Com isso, uma das possibilidades que Mbembe destaca para pensar uma identidade
mediante a variedade de encontros no continente africano é traduzi-la em termos da localidade.
Assim, para Mbembe, as tentativas anteriores e mais recentes de definir uma identidade
africana falharam por compreender o tempo como espaço e a identidade como uma geografia
e não se atentaram para o fato de uma inexistência de possível unificação por meio da
identidade africana:
Não há nenhuma identidade africana que possa ser designada por um único termo, ou
que possa ser nomeada por uma única palavra; ou que possa ser subsumida a uma única
categoria. A identidade africana não existe como substância. Ela é constituída, de variantes
formas, através de uma série de práticas, notavelmente as práticas do eu (MBEMBE, 2001, p.
198, grifos do autor).
Conforme tal definição, a identidade africana precisa ser tomada como local, por meio
do território. Com isso, a resposta da pergunta “a qual lugar pertenço?” compreenderia por
meio do caráter da “raça” uma convocação de alteridade.

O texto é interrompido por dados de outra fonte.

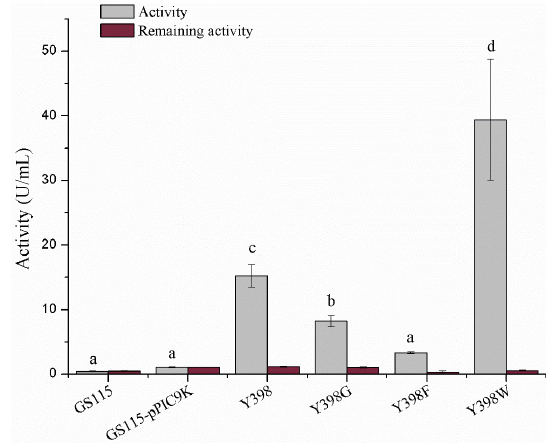
Figure 3. Enzymatic activity and inhibition by physostigmine. GS115 and GS115-pPIC9K refer to the supernatant of Pichia p. GS115 without pPIC9K plasmid and Pichia p. GS115 with pPIC9K but no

A partir disso, é possível aos povos
africanos orientarem cada um para uma série de identificações: “sou um escritor igbo, porque
essa é a minha cultura básica: nigeriano africano e escritor... não, primeiro negro, depois
escritor” (ACHEBE, 1982 apud APPIAH, 2010, p. 111).
Ao se referir a uma identidade africana por meio da raça, através desses três autores é
possível concluir que a raça determinou que a unidade apenas se efetiva por meio da
multiplicidade, além do que é a localidade que identifica o grupo humano e não uma atribuição
generalizante ou essencialista.
E a identidade africana tem sentido quando se refere primeiramente à localidade para
depois ter uma possível “globalização”, inclusive por causa do colonialismo e da escravatura
foi imposta à população diaspórica( a que foi obrigada a sair do continente africano) africana
o distanciamento histórico e geográfico da ancestralidade. Entretanto, esse distanciamento é
relativo por causa do corpo negro que expõe essa conexão tanto histórica quanto geográfica. A
partir disso, é importante ressaltar que o Iluminismo europeu inseriu o negro-africano dentro
de uma “diferença ontológica”(uma diferença no ser) (MBEMBE, 2001, p. 178) que o separava
da humanidade e o corpo negro seria justamente essa testemunha “que supostamente não
continha nenhuma forma de consciência, nem tinha nenhuma das características da razão ou
da beleza” (MBEMBE, 2001, 178). Nesse sentido, o “corpo negro” revela-se como a melhor
forma tanto de oposição ao ideário iluminista quanto, principalmente, de retomada da
experiência do pertencimento africano.